Collected data

========================================================================

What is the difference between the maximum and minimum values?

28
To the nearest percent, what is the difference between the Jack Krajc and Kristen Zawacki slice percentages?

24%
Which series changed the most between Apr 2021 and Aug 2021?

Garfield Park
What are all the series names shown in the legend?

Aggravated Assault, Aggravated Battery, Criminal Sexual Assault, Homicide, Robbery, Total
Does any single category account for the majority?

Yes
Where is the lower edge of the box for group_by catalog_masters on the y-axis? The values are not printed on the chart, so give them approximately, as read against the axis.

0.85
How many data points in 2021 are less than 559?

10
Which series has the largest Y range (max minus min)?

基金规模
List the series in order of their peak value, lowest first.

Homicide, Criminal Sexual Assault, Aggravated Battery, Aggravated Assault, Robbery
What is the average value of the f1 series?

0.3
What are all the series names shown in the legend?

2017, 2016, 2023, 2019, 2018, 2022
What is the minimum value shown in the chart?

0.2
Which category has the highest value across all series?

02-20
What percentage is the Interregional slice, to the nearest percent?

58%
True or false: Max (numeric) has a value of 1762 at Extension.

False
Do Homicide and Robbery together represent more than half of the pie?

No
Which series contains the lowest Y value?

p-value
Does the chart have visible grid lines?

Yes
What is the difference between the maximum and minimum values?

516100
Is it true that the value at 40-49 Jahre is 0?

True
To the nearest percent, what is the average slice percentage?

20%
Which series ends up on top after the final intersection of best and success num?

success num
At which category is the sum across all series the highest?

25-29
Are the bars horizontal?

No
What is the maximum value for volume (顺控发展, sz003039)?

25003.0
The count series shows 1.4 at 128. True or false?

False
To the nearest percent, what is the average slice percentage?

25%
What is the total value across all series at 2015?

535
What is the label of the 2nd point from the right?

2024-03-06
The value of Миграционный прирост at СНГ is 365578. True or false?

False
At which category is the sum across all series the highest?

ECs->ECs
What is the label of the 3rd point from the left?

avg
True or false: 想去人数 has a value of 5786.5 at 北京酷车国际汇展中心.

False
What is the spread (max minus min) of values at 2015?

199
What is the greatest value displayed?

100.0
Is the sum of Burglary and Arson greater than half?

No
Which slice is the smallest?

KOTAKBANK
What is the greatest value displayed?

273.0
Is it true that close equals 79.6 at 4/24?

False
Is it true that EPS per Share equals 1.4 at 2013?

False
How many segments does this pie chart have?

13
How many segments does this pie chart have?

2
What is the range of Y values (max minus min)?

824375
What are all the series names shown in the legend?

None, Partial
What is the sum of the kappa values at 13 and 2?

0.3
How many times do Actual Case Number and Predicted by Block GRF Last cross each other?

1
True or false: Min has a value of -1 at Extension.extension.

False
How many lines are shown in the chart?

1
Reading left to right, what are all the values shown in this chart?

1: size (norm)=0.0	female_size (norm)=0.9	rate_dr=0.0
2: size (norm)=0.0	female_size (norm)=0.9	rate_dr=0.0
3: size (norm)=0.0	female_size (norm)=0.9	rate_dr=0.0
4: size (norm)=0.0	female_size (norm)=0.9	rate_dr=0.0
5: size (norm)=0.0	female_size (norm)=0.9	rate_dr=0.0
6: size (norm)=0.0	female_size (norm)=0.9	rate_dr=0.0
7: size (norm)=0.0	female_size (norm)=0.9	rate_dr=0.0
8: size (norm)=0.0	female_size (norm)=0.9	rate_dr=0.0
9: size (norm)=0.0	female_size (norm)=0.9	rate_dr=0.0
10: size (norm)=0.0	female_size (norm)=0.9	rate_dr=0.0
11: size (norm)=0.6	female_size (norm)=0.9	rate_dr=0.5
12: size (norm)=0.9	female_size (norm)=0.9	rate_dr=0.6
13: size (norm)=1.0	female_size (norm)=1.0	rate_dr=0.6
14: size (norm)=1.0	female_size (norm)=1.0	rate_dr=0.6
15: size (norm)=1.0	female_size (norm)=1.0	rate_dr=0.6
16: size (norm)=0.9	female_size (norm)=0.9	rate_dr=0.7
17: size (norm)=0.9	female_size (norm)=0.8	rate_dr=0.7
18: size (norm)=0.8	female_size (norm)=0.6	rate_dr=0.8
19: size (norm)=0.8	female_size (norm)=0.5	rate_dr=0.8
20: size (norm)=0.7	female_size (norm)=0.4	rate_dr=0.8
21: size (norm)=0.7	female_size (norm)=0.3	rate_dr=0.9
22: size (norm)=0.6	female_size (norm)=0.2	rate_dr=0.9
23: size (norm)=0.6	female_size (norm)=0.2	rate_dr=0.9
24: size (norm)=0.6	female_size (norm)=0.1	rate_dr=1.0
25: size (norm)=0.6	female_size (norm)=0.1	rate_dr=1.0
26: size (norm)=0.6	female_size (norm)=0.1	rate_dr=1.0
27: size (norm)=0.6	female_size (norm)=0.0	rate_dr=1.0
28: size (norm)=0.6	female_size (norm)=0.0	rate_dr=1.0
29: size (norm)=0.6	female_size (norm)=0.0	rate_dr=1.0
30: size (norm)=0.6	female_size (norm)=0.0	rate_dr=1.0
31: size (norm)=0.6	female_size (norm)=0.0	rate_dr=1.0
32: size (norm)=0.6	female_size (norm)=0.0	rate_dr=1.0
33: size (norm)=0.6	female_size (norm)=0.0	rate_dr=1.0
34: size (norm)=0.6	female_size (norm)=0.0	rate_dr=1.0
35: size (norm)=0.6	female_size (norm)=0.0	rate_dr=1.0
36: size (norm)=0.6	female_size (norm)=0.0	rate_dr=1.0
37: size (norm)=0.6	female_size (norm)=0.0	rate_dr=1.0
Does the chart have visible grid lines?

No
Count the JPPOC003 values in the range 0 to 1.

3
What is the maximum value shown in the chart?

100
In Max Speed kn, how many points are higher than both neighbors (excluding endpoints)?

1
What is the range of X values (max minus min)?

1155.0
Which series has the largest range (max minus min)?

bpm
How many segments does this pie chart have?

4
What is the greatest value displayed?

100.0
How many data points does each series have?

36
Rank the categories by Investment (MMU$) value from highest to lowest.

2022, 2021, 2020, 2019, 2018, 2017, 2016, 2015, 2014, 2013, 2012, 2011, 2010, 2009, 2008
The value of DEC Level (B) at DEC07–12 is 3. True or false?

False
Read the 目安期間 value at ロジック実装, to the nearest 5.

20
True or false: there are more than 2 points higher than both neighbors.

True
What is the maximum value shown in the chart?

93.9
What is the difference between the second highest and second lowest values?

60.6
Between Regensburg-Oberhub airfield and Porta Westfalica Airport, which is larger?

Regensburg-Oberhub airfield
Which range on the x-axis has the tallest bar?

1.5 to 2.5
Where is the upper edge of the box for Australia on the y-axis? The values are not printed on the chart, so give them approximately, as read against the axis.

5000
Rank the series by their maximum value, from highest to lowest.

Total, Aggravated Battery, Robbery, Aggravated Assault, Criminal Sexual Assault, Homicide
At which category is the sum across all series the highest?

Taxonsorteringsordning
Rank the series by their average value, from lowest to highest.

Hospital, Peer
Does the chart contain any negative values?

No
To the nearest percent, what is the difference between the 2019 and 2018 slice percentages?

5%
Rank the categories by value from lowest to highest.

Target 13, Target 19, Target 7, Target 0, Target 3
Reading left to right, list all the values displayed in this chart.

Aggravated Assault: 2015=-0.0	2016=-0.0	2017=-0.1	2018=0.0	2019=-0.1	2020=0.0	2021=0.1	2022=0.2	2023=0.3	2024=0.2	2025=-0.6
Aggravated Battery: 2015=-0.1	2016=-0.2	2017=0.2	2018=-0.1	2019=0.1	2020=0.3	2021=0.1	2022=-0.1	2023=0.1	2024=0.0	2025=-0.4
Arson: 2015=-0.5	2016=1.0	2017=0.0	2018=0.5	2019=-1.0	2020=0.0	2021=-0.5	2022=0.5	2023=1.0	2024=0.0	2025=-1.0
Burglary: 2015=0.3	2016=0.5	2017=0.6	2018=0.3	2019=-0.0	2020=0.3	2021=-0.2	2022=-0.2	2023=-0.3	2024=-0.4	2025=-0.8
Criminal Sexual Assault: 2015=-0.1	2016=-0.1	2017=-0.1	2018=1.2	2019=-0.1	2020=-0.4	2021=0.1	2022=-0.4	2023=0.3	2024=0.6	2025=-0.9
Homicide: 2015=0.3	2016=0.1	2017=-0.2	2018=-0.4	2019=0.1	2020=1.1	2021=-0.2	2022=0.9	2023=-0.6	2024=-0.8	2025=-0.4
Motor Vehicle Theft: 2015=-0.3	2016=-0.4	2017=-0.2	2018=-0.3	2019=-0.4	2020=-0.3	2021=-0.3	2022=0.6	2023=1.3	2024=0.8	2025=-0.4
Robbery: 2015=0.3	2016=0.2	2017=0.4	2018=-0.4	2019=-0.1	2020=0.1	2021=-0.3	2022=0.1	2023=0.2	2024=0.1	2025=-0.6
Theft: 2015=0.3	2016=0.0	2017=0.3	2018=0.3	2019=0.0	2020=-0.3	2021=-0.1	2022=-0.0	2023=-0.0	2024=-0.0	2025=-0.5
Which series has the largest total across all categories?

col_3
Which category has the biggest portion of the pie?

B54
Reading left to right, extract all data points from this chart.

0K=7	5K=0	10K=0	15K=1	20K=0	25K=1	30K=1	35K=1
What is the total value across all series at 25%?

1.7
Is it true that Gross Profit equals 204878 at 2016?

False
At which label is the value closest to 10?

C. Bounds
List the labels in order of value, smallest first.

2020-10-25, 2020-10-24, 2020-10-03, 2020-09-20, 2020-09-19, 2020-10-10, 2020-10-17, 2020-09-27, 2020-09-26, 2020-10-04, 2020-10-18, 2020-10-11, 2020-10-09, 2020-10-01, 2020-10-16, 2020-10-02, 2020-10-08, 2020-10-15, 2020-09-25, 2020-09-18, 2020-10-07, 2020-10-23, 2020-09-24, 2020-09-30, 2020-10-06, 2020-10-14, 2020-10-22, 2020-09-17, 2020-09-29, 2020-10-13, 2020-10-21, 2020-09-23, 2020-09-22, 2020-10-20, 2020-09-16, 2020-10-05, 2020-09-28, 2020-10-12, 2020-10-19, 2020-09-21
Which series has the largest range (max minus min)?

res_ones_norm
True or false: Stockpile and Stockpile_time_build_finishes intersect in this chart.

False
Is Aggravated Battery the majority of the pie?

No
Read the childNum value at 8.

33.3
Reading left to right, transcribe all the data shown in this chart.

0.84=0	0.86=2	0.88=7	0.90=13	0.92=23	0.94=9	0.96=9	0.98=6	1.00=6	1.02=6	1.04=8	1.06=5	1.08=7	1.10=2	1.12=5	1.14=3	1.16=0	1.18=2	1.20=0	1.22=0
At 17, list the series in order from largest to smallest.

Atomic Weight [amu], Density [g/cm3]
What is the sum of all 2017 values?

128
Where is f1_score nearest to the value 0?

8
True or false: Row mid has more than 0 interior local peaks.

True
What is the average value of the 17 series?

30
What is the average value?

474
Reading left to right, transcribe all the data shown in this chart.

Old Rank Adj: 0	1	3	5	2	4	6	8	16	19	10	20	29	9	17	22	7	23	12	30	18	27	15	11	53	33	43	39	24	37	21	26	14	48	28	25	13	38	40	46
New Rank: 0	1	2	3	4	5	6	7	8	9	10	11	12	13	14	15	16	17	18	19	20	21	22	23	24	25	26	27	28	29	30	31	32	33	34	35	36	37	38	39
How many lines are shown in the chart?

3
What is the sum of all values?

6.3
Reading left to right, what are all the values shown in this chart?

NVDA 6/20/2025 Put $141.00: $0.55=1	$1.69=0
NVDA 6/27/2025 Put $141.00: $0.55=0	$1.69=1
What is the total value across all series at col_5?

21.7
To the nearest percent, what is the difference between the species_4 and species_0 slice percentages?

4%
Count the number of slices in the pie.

========================================================================

> [THE TASK]
Report each line of the material above that contains the word "largest".

> [SOLUTION TO THIS EXERCISE]
Which series has the largest Y range (max minus min)?
Which series has the largest range (max minus min)?
Which series has the largest total across all categories?
Which series has the largest range (max minus min)?
At 17, list the series in order from largest to smallest.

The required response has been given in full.